Some Jewish students have credited the Trump administration for lighting a fire under university administrations they felt had been reluctant to crack down on campus activism they felt created an antisemitic environment on their campuses. Others have described feeling like political pawns.
Sarah Silverman, a Jewish sophomore at Harvard, told the commission that the Justice Department had used the story of a mezuzah being removed from her doorframe as evidence in its attempt to strip research funding from the university and make its students ineligible to receive federal financial aid.
“How does destroying and discrediting educational institutions fight antisemitism?” she asked.
Most American Jews have also expressed skepticism of the White House’s approach. None of its main tactics — including attempting to deport international students who spoke out against Israel during the Gaza war — have received majority approval in surveys of the Jewish community, even as Jews remain alarmed by the level of domestic antisemitism.
Early in the panel, several legal scholars and activists voiced opposite views on whether strident anti-Zionist activism could create the kind of hostile environment for Jewish students that schools are required by law to prevent.
Benjamin Eidelson, an expert in anti-discrimination at Harvard Law School, argued that anti-Zionism could not be treated as a de facto form of antisemitism because “no views about Zionism or Israel are inherent in anyone’s ancestry.”

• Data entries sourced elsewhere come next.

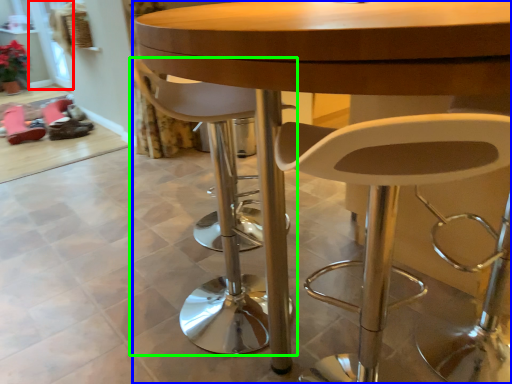
Question: Which object is positioned farthest from glass door (highlighted by a red box)? Select from table (highlighted by a blue box) and chair (highlighted by a green box).

Choices:
 (A) table
 (B) chair

Answer: (A)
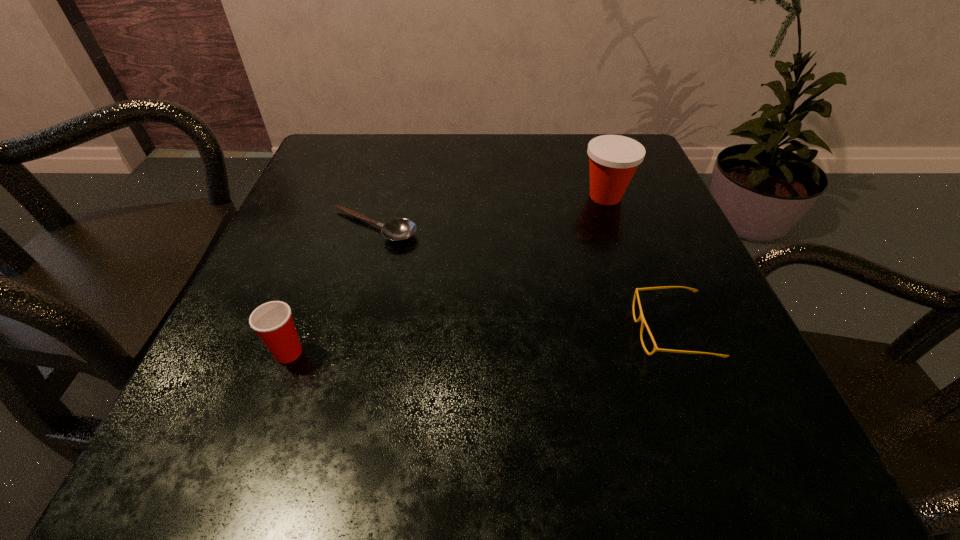
The width and height of the screenshot is (960, 540). Find the location of `vacant region at the left edge of the desktop`. vacant region at the left edge of the desktop is located at coordinates (327, 213).

Identify the location of free space at the right edge of the desktop. (683, 262).

Identify the location of vacant area at the far left corner of the desktop. This screenshot has height=540, width=960. (377, 157).

The width and height of the screenshot is (960, 540). Identify the location of free space between the nearer Dixie cup and the spectacles. (480, 342).

Locate an element on the screen. This screenshot has width=960, height=540. free space between the tallest object and the ladle is located at coordinates (490, 212).

You are a GUI agent. You are given a task and a screenshot of the screen. Output one action in this format:
    pyautogui.click(x=<x>, y=<y>)
    Task: Click on the vacant area that lies between the spectacles and the ladle
    This screenshot has height=540, width=960.
    Given the screenshot: What is the action you would take?
    pyautogui.click(x=522, y=280)

I want to click on free space that is in between the third tallest object and the ladle, so click(x=522, y=280).

This screenshot has height=540, width=960. I want to click on free space between the ladle and the right Dixie cup, so click(490, 212).

Find the location of a particular element. vacant space in between the nearer Dixie cup and the spectacles is located at coordinates (480, 342).

In order to click on free space between the taller Dixie cup and the spectacles in this screenshot , I will do `click(638, 264)`.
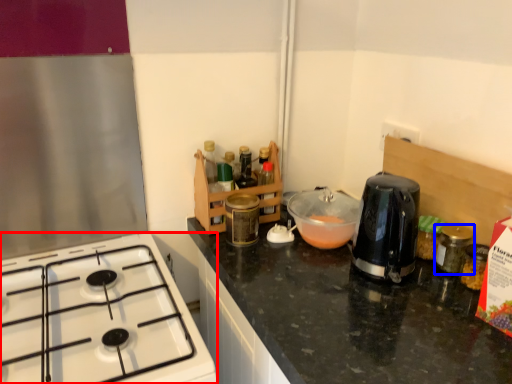
Question: Which object appears farthest to the camera in this image, gas stove (highlighted by a red box) or bottle (highlighted by a blue box)?

Choices:
 (A) gas stove
 (B) bottle

Answer: (B)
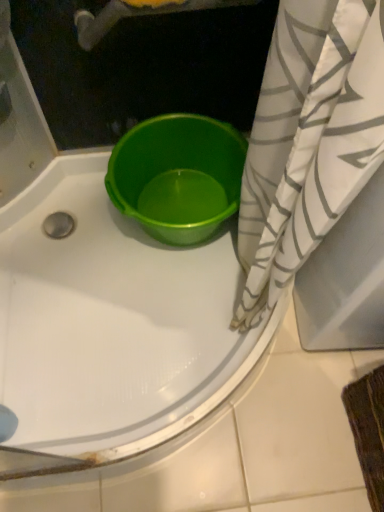
Question: From the image's perspective, is white/gray striped fabric at right located above or below matte green tub at center?

Choices:
 (A) below
 (B) above

Answer: (A)

Question: Is white/gray striped fabric at right wider or thinner than matte green tub at center?

Choices:
 (A) thin
 (B) wide

Answer: (A)

Question: Which of these objects is positioned farthest from the green plastic bucket at center?

Choices:
 (A) matte green tub at center
 (B) white/gray striped fabric at right

Answer: (B)

Question: Which of these objects is positioned farthest from the matte green tub at center?

Choices:
 (A) green plastic bucket at center
 (B) white/gray striped fabric at right

Answer: (B)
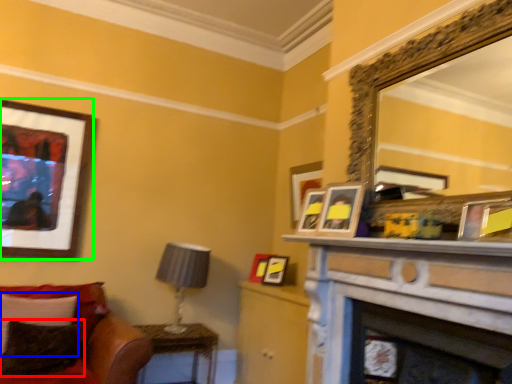
Question: Considering the real-world distances, which object is closest to pillow (highlighted by a red box)? pillow (highlighted by a blue box) or picture frame (highlighted by a green box).

Choices:
 (A) pillow
 (B) picture frame

Answer: (A)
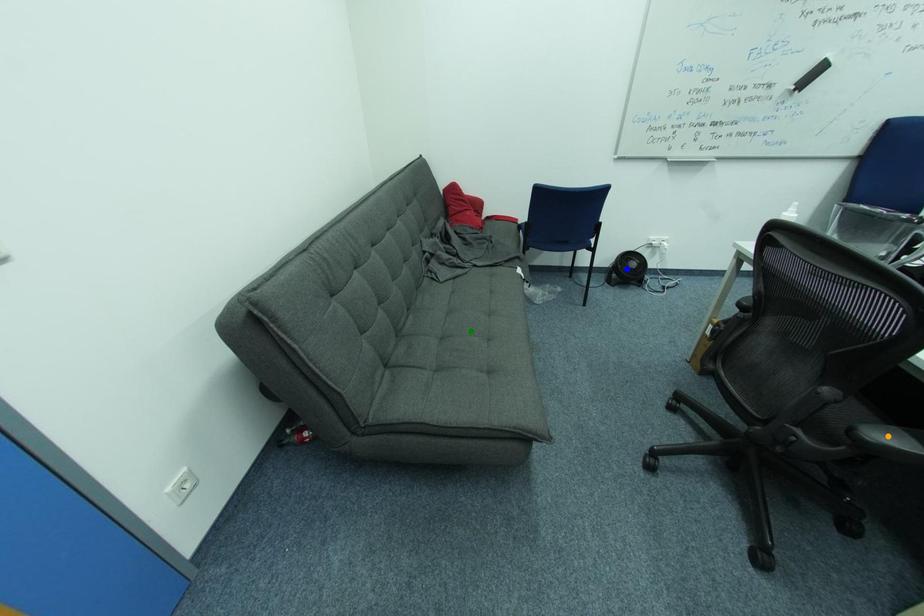
Order these from nearest to farthest:
- orange point
- blue point
- green point

orange point
green point
blue point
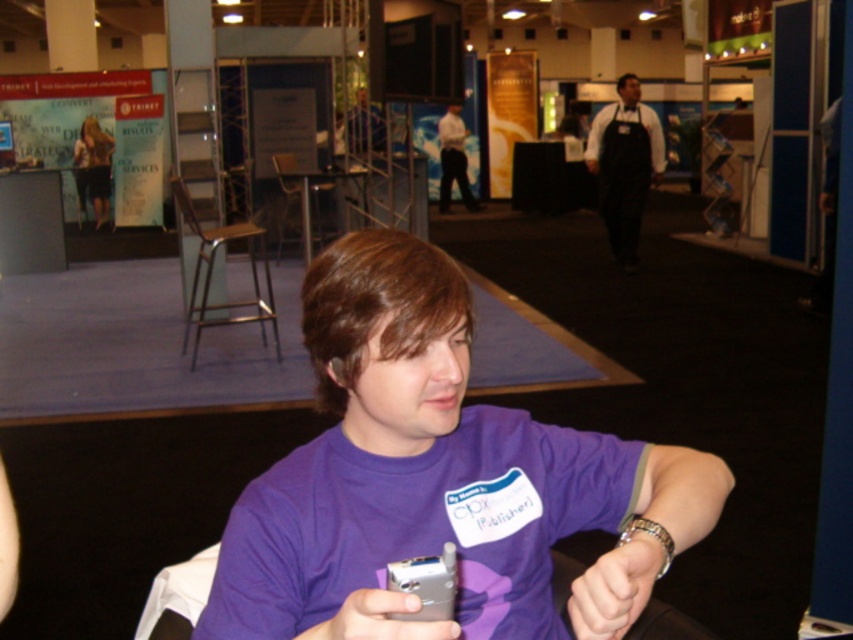
You are a photographer at the convention and need to take a photo of the purple fabric shirt at center. Your camera is 26.12 inches away from the shirt. Is the distance sufficient to capture the entire shirt in the frame?

The purple fabric shirt at center and camera are 26.12 inches apart from each other. The distance of 26.12 inches is sufficient to capture the entire shirt in the frame as it allows for proper framing without being too close.

You are a photographer at the convention and want to capture both the black apron at right and the matte black dress at upper left in a single photo. Which object should you focus on first to ensure both are in frame?

The black apron at right is much taller than the matte black dress at upper left, so you should focus on the black apron at right first to ensure both are in frame.

You are standing at the camera position and want to reach the point marked as point (x=271, y=637). If your stride length is 28 inches, how many steps would it take you to reach that point?

The distance between point (x=271, y=637) and the camera is 32.78 inches. Since each step is 28 inches, you would need approximately 2 steps to reach the point.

Eidelson said he was sympathetic to Jewish students who felt alienated by campus protests but “not everything that’s bad is a violation of Title XI.”
Mark Goldfeder, director of the pro-Israel National Jewish Advocacy Center, took the opposite tack. He brought a rock from Mount Zion in Jerusalem to demonstrate that Zionism was linked to the ancestral Jewish connection to Israel.
“Excluding someone based on where their ancestors are from — or based on an identity rooted in where they’re from — is not only wrong, it’s national origin discrimination and civil rights law forbids it,” he said.